Men zou zijn glas willen grijpen, vragen
hoe laat we eten, maar wij blijven stom.
Hoe raken wij weer in vrede
met deze kamer, in oorlog met ons?

Wij moeten de straat op. Daarom.

De bundel valt uiteen in twee delen: maatschappelijk betrokken gedichten enerzijds en anderzijds meer persoonlijke verzen. Het tweede deel bevat afdelingen die gaan over de liefde, het leven en de dood: gedichten naar aanleiding van het eigen naderende einde, een in memoriam voor vriend Bernard Dewulf, een snijdend gedicht over de relatie met de zoon, verzen over kleine geluksmomenten. Ik focus hier op de eerste helft van de bundel met daarin een reeks gedichten die expliciet de (staat van de) wereld thematiseren, en verzen die reflecteren over de manier waarop poëzie daarvoor ingezet kan worden.  

De afdeling ‘Tijd voor geweld’ bundelt gedichten over oorlog en agressie. In ‘Shooting USA’ wordt de psychologie van een dolle schutter onderzocht, ‘Hier waak ik’ hekelt de verrechtsing, ‘Klassenhaat’ gaat over de polarisering in het debat over (on)gelijkheid, in ‘Huiszoeking’ worden andersdenkenden geknecht, in ‘Kamikaze’ is een teleurgestelde gutmensch aan het woord die zich ontpopt tot terrorist.

Het slotgedicht, ‘Verlosser’, beschrijft het tragische lot van een Christusfiguur.

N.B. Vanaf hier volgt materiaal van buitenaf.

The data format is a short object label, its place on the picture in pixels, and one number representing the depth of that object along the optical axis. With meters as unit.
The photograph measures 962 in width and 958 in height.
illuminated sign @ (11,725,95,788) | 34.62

Die dook een aantal gedichten eerder al op als “De man die op de berg uit eigen werk voorlas”. Over hem wordt gezegd: hij “is ook de laatste leerling kwijt”. De christelijke waarden die eeuwenlang onze westerse maatschappij domineerden, zijn verdwenen. Jezus, de man die zegt “Vrede laat ik U, mijn vrede geef ik U”, is geen ankerpunt meer, met alle gevolgen van dien. Heel opvallend is trouwens het grote aantal referenties aan de Bijbel in Tijd voor vrede, alsof Ducal met die intertekstualiteit wil aantonen hoezeer die verhalen de basis vormen voor onze cultuur en onze moraal.

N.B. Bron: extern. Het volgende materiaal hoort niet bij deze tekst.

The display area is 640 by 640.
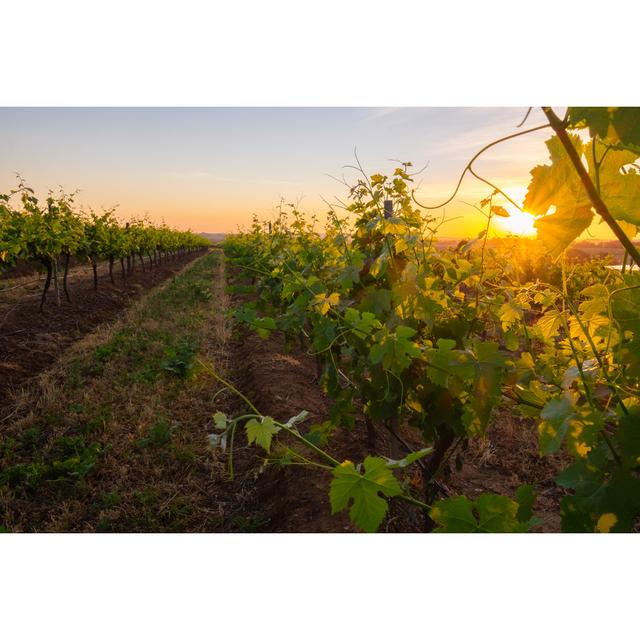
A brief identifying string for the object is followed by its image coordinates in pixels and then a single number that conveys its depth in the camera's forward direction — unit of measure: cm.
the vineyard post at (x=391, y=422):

De afdeling die daarop volgt, reflecteert over dit soort expliciete, geëngageerde poëzie. Ze heet ‘Poëzie is geen journalistiek’. “Hoe maak je poëzie van een lijk in het water?” opent het gedicht ‘Vraagstuk’ – dat is uiteraard onmogelijk, want een lijk heeft niets poëtisch, wel integendeel. De gedichten in deze reeks bepleiten het gebruik van onpoëtische onderwerpen en een poëzie waarin de werkelijkheid niet verbloemd wordt. ‘Kindermond’ – en er klinkt mee “daaruit komt de waarheid” – heet een vers over de klimaatopwarming; ‘Ook in dit dorp’ is dan weer een onverholen waarschuwing dat we in al onze zelfgenoegzaamheid niet beseffen dat de oorlog voor de deur staat: “Oorlog rijpt niet in de velden, is onzichtbaar / op het gazon. Maar hij komt. Het is tijd, / hoog tijd te begrijpen waarom.”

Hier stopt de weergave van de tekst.